29 de noviembre 2004 - 00:00

Apura Congreso ley contra privatizadas

El Congreso tiene la ilusión de poder tratar antes de fin de año la modificación al marco regulatorio de servicios públicos, proyecto que el gobierno envió al Congreso, pero que debe ser integralmente modificado para tener algún nivel de aceptación, incluso por parte del propio Roberto Lavagna.

De acercarse posiciones -los bandos en disputa son el peronismo de Diputados, el radicalismo y el propio gobierno, que envió la iniciativa sin el visto bueno del Ministerio de Economía-, ese proyecto se sumaría a un paquete de fin de año integrado por casi una decena de leyes pedidas por el gobierno y centenares de proyectos propios que los diputados y senadores quieren votar dentro de las tres sesiones que quedan de aquí a fin de año. Determinar sobre el marco con que se regirán las relaciones entre el gobierno, los usuarios y las empresas de servicios públicos será la batalla más fuerte por dirimir entre diciembre y el mes de marzo.

• Gas licuado

Esta semana comenzarán sancionando en Diputados el marco regulatorio para el gas licuado de petróleo. La intención del gobierno es que se termine de sancionar el paquete antievasión II, del que existen hasta ahora dos proyectos votados. Fuera de las pretensiones del gobierno, pero sí dentro de las de algunos diputados, navega ahora desde el Senado hacia Diputados el proyecto de distribución de la Cuota Hilton, cupo especial de cortes enfriados que la Unión Europea les otorga a las exportaciones argentinas.

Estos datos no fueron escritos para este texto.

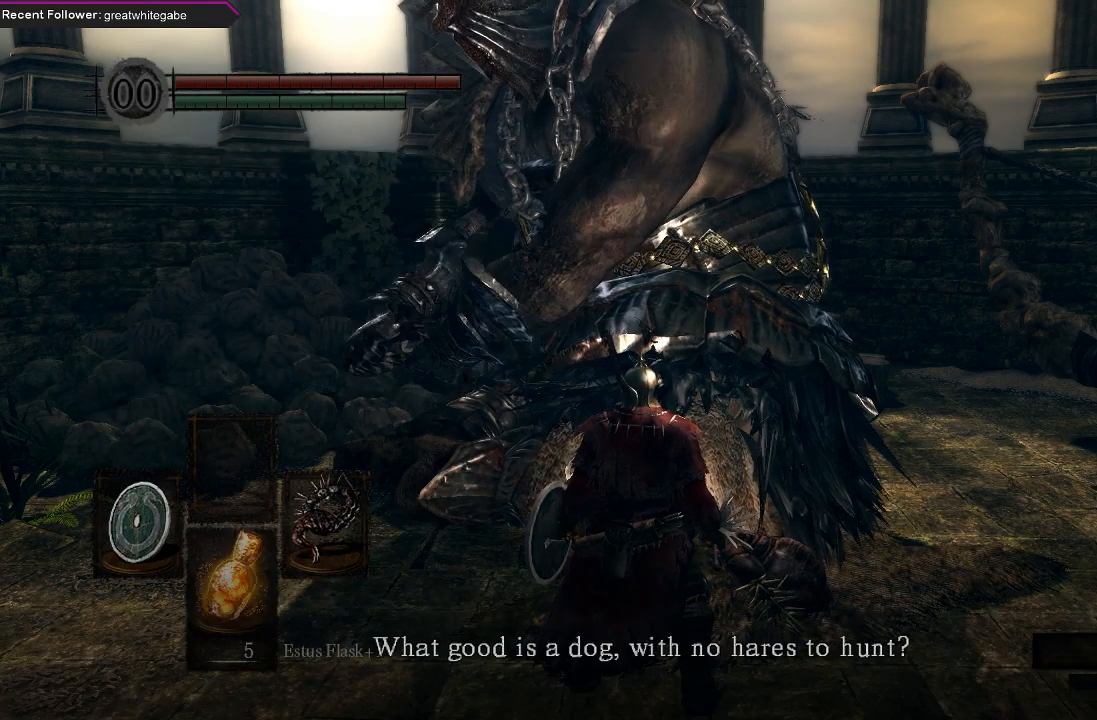
{"buttons": [], "left_stick": "center", "right_stick": "center", "events": [[67, "A", "up"], [333, "A", "down"], [433, "A", "up"]]}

Lavagna, de todas formas, ya le prometió a un grupo de diputados santafesinos que el gobierno enviará al Congreso otra iniciativa con criterios distintos de los fijados por el Senado.
Quiere, ahora, después de haber firmado un decreto contrario, que 75% de esa cuota se distribuya entre los frigoríficos atendiendo la pastperformance de esas empresas y el resto de acuerdo con criterios de equilibrio regional.

• Menos IVA

El proyecto de reglamentación del uso del gas licuado de petróleo contempla una disminución de 50% del IVA en la comercialización de las garrafas y la fijación de precios testigo. Por presiones y lobbies fue una de las leyes más complicadas de tratamiento y, aunque tiene aprobada una preferencia para ser tratada esta semana en la Cámara baja, contará con modificaciones y deberá volver al Senado.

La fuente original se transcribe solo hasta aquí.